Notícia: Criadora da Feira Preta, Adriana Barbosa está entre os 51 negros mais influentes do mundo
A paulista conta a
trajetória para valorizar sua cultura e realizar anualmente o maior evento de
empreendedorismo negro da América Latina
Por Depoimento à Fernanda
Frozza
27/02/2019 05h51.
Atualizado há 4 anos
Adriana usa macacão Beira.
Colar de concha, Lool x Pinga; colar de cordas, MEudoxia — Foto: Glamour
Como pode ter demorado tanto para mais
da metade da população ganhar voz? Quando era adolescente, andava pelo mercado
e só encontrava xampu “para cabelos rebeldes”, não se falava em
representatividade e eram os homens brancos que contavam dinheiro no fim da
noite em uma casa noturna de black music. Foi um longo processo, mas hoje
finalmente vivemos em um País diferente, e me orgulho de ter contribuído para
essa mudança de desenvolvimento e consumo. Meu nome é Adriana Barbosa,
tenho 41 anos, e sou idealizadora da FEIRA PRETA, plataforma
responsável por criar projetos para valorizar nossa cultura e realizar
anualmente o maior evento de empreendedorismo negro da América Latina.
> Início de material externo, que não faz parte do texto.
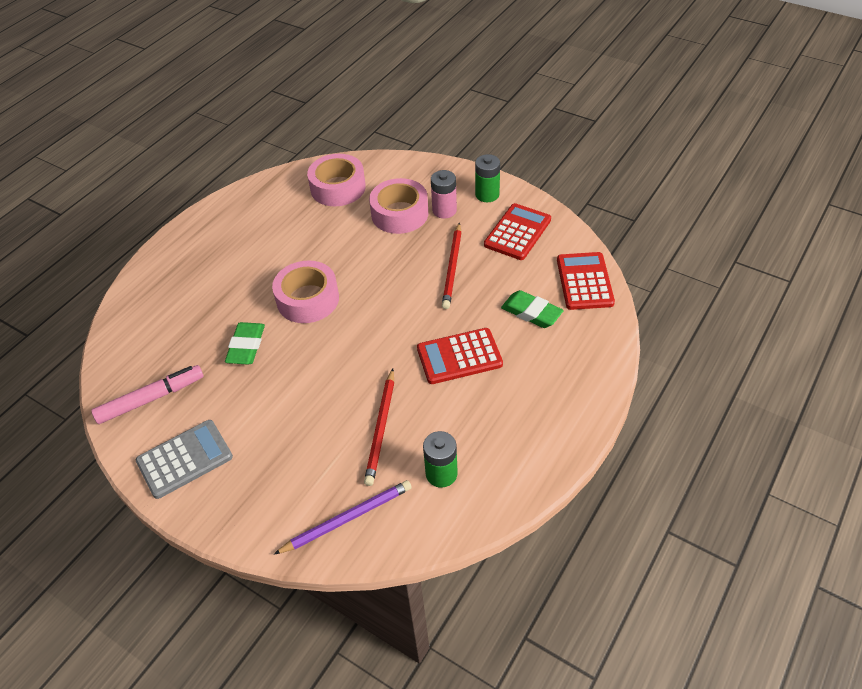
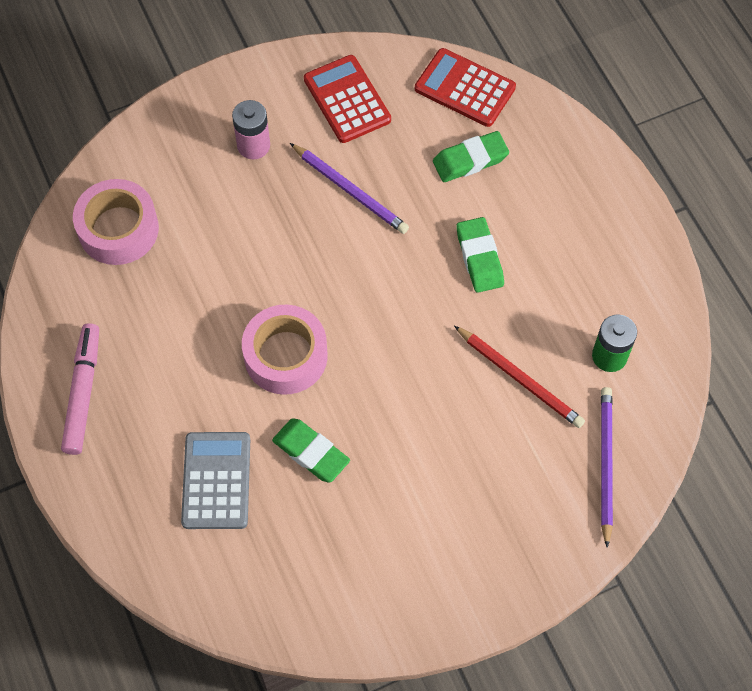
camera: 60 degrees left, 15 degrees up
(151, 399) = (317, 585): pink marker -> pink marker (83, 392)
(185, 459) = (429, 584): grey calculator -> grey calculator (216, 481)
(399, 214) = (221, 191): pink tape -> none
(452, 267) = (350, 190): red pencil -> purple pencil
(459, 356) = (479, 258): red calculator -> green eraser
(487, 194) = (263, 90): green battery -> none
Não imaginava que chegaria aqui. Até
porque meus pais sempre trabalharam em produção de rádio e TV, então sem querer
a vida me levou para o mesmo caminho. Aos 18, arrumei meu primeiro emprego como
recepcionista em uma rádio, depois fui parar na área de promoção em uma
produtora de TV e cheguei a fazer divulgação de artistas em uma gravadora.
Segui na área de comunicação até 2002, quando fui demitida e tive que me
reinventar. Nessa época, já frequentava as baladas da Vila Madalena, zona oeste
de São Paulo, com uma amiga. E como as duas estavam desempregadas, tivemos a
ideia de transformar nosso espaço de diversão em dinheiro. Ela começou a vender
pastel nas feiras e decidi fazer um brechó em mercados alternativos com minhas
roupas e acessórios. Sabe a ideia de ganhar hoje para comer amanhã? Era isso.
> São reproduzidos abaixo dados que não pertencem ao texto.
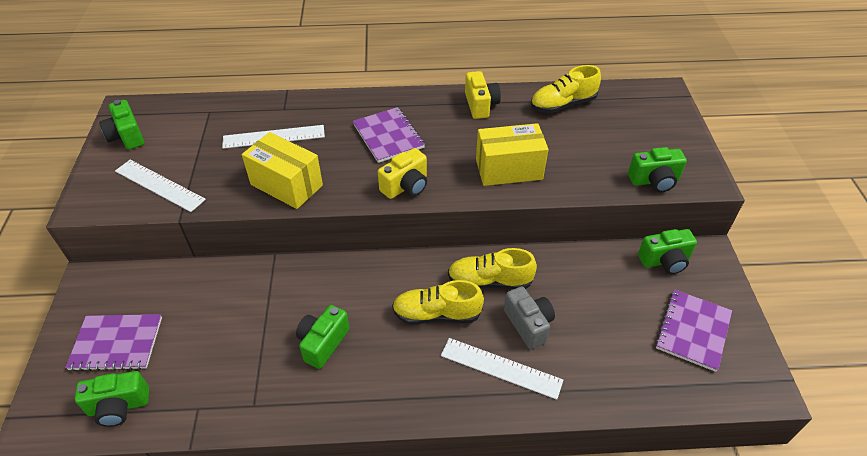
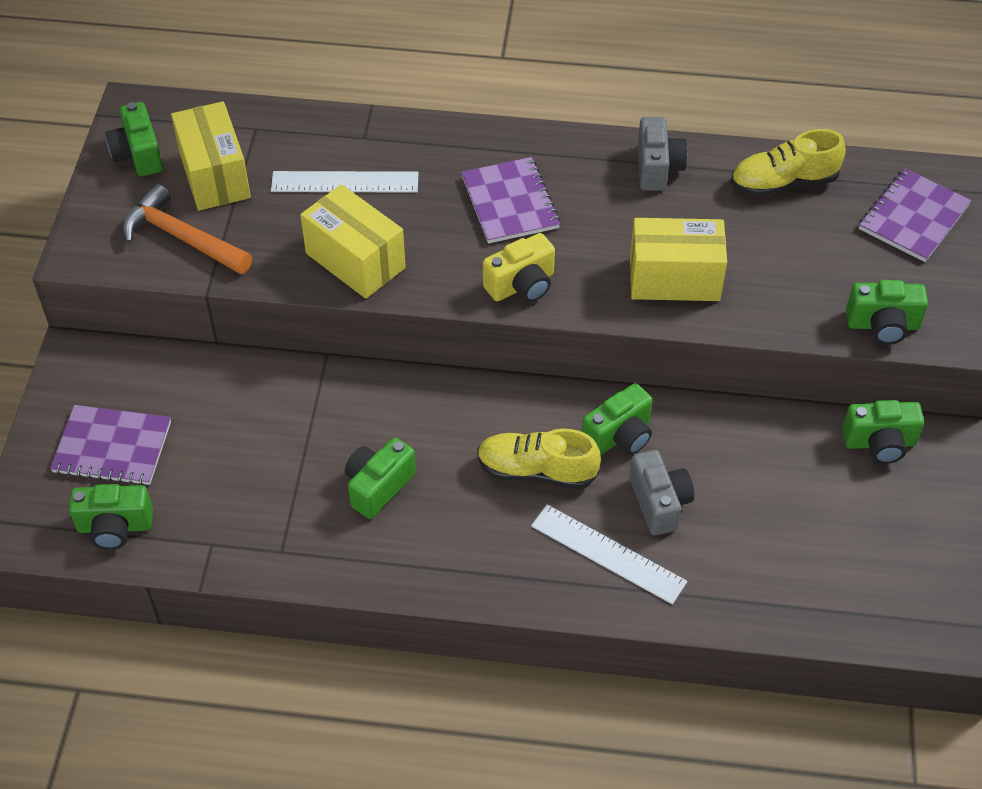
camera: 10 degrees right, 5 degrees up
(159, 185) = (182, 237): white ruler -> orange hammer
(182, 143) = (214, 175): none -> yellow box
(480, 105) = (657, 168): yellow camera -> grey camera
(489, 281) = (619, 436): yellow shoe -> green camera
(693, 331) = (886, 545): purple notebook -> purple notebook (913, 217)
Um dia, rolou um arrastão e perdemos
parte da nossa mercadoria. Voltamos para casa lamentando e decidimos que não
dava para viver mais naquele esquema. Até que veio a ideia: por que a gente não
cria uma feira com a nossa identidade e cultura?
Dona da própria história
Já existia uma cena negra muito forte
na Vila Madalena, principalmente entre produtores e técnicos de som das festas.
O
problema é que as baladas eram feitas por negros, frequentadas por negros, mas
estavam nas mãos de homens brancos. Não fazia sentido, né? Tiramos o plano do
papel. Como já tínhamos os contatos, fomos atrás de expositores nas feiras de
São Paulo, desde a República até o Embu das Artes. A ideia era que
empreendedores e artistas negros divulgassem seus trabalhos e pudessem viver a
partir dele. Dito e feito: pela primeira vez, éramos proprietárias da nossa história!
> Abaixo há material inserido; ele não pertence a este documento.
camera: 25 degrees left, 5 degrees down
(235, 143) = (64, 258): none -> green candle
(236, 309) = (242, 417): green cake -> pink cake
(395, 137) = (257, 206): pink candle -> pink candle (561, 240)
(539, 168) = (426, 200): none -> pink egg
No mesmo ano, demos vida à Feira Preta, na praça Benedito Calixto, em
Pinheiros, SP. Conseguimos reunir 40 expositores e um público de 5 mil pessoas.
Foi um sucesso! Os números mostravam a demanda reprimida, o que não queria
dizer que o caminho seria fácil. Pelo contrário.
No começo, foi muito suado conversar
sobre patrocínio e consumo negro no meio corporativo. Eu tinha 22 anos e fazia
parte da população que não era vista com perspectiva econômica. Acredite, uma
das coisas que eu mais ouvi é que não queriam associar a marca a um evento que
chamava Feira Preta, alegando “conflito racial”, mas o intuito do nome era
mostrar que parte da população precisava ser percebida.
Coincidência ou não, nessa época, a
Unilever estava lançando o primeiro sabonete para pele negra e, assim,
conseguimos patrocínio. Por causa desse pontapé, nos anos seguintes tivemos
grandes novas conquistas: atraímos outras marcas, a cantora Paula Lima virou
nossa madrinha e começaram a rolar atividades culturais e de empreendedorismo.
Ali, vi que tinha encontrado uma nova profissão. Definitivamente, a área de
Comunicação era passado na minha vida.
Profissão: empreendedora
Foi um processo até descobrir meu papel
nesse ecossistema de empreendedorismo social, que tem que dar lucro, mas também
tem que impactar a sociedade. Decidi me profissionalizar e fazer faculdade. Em
2008, aos 30 anos, me formei em Gestão de Eventos, pela Anhembi Morumbi, e
depois fiz pós-graduação em Gestão Cultural na USP. A Feira Preta deixou de ser
só um evento para virar uma plataforma.
Durante todo o ano, passamos a tocar
muitos projetos para valorizar nossa cultura. Dentre eles, o Afrohub, workshop
de redes sociais para negócios, e o Afrolab, programa de formação de
microempreendedores de várias partes do País [como a Monique Santos, da Ayo
Moda Casa e Design, dos tecidos que você vê nas fotos], em que a gente discute
e acompanha processos de criação, produção e chegada dos produtos ao
consumidor, seja por marketplace ou pela feira. Tem gente que diz: “Ah, mas meu
negócio é pequeno, só vendo tapioca”. E o que a gente responde é: “Não, você
vende ‘a’ tapioca. Você é empreendedora”. E transforma o negócio.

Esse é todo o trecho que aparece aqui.